Schriftliche Aufgabe 1 –
Bitte gib sämtliche Zeilen der Datensätze unten unverändert und vollständig aus.

Ausgewählter Text –
######
Die Wahrheit über Selbstständigkeit als Alleinerziehende: Höhen und Tiefen
- Nastya Krech
- 2. Juli 2024
- 5 Min. Lesezeit
Aktualisiert: 23. Aug. 2024

Als ich den Schritt in die Selbstständigkeit wagte, war ich nicht voller Enthusiasmus und Tatendrang. Die Vorstellung, mein eigener Chef zu sein, war in Ordnung, aber meine Zeit selbst einteilen zu können, um meine Kinder nicht zu vernachlässigen, war essenziell, denn meine Zeit war sehr begrenzt. Wie bei den meisten Dingen im Leben ist die Realität oft komplexer und herausfordernder, als man es sich vorstellt. Heute möchte ich ehrlich über die Geschichte der Höhen und Tiefen meiner Selbstständigkeit als alleinerziehende Mutter sprechen.
Die Höhen
Die Selbstständigkeit hat viele positive Seiten. Die Freiheit, meine eigenen Entscheidungen zu treffen und mein Unternehmen nach meinen Vorstellungen zu gestalten, ist unbezahlbar. Ich kann meine Arbeitszeiten flexibel gestalten, was besonders als alleinerziehende Mutter von unschätzbarem Wert ist. Die Möglichkeit, Projekte zu wählen, die mich wirklich interessieren und mir Freude bereiten, ist ein weiterer großer Vorteil.
######
Schriftliche Aufgabe 2 –
Liste alle Angaben auf, die im Text über Selbstständigkeit als Alleinerziehende direkt unter dem Titel mit einem Spiegelstrich beginnen.

Bereitgestellte Datensätze –
######
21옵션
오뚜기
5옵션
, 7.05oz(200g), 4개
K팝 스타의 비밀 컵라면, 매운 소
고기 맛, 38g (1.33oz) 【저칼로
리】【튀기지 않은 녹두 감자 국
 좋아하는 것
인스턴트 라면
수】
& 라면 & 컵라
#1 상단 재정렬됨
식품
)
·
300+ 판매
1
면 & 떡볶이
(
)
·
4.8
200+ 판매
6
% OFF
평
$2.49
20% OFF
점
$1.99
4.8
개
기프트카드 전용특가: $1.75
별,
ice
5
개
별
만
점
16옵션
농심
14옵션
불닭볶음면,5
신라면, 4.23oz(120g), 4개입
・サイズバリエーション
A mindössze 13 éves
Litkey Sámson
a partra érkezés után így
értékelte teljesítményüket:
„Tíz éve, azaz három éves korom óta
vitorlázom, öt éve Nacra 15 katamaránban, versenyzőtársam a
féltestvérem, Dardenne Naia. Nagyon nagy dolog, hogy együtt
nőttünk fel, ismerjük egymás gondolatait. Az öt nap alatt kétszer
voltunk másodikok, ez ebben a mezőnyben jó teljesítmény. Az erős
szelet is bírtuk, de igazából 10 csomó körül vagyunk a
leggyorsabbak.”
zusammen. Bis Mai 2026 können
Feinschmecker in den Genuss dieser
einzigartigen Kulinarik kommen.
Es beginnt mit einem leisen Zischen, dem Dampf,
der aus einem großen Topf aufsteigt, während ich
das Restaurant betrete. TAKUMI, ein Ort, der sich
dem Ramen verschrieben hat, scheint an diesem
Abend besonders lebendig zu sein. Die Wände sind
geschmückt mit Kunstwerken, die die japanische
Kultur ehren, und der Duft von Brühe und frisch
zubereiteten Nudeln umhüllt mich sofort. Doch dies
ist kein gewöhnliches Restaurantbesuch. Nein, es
######
Antwortfeld 1 –
21옵션
오뚜기
5옵션
, 7.05oz(200g), 4개
K팝 스타의 비밀 컵라면, 매운 소
고기 맛, 38g (1.33oz) 【저칼로
리】【튀기지 않은 녹두 감자 국
 좋아하는 것
인스턴트 라면
수】
& 라면 & 컵라
#1 상단 재정렬됨
식품
)
·
300+ 판매
1
면 & 떡볶이
(
)
·
4.8
200+ 판매
6
% OFF
평
$2.49
20% OFF
점
$1.99
4.8
개
기프트카드 전용특가: $1.75
별,
ice
5
개
별
만
점
16옵션
농심
14옵션
불닭볶음면,5
신라면, 4.23oz(120g), 4개입
・サイズバリエーション
A mindössze 13 éves
Litkey Sámson
a partra érkezés után így
értékelte teljesítményüket:
„Tíz éve, azaz három éves korom óta
vitorlázom, öt éve Nacra 15 katamaránban, versenyzőtársam a
féltestvérem, Dardenne Naia. Nagyon nagy dolog, hogy együtt
nőttünk fel, ismerjük egymás gondolatait. Az öt nap alatt kétszer
voltunk másodikok, ez ebben a mezőnyben jó teljesítmény. Az erős
szelet is bírtuk, de igazából 10 csomó körül vagyunk a
leggyorsabbak.”
zusammen. Bis Mai 2026 können
Feinschmecker in den Genuss dieser
einzigartigen Kulinarik kommen.
Es beginnt mit einem leisen Zischen, dem Dampf,
der aus einem großen Topf aufsteigt, während ich
das Restaurant betrete. TAKUMI, ein Ort, der sich
dem Ramen verschrieben hat, scheint an diesem
Abend besonders lebendig zu sein. Die Wände sind
geschmückt mit Kunstwerken, die die japanische
Kultur ehren, und der Duft von Brühe und frisch
zubereiteten Nudeln umhüllt mich sofort. Doch dies
ist kein gewöhnliches Restaurantbesuch. Nein, es

Antwortfeld 2 –
- Nastya Krech
- 2. Juli 2024
- 5 Min. Lesezeit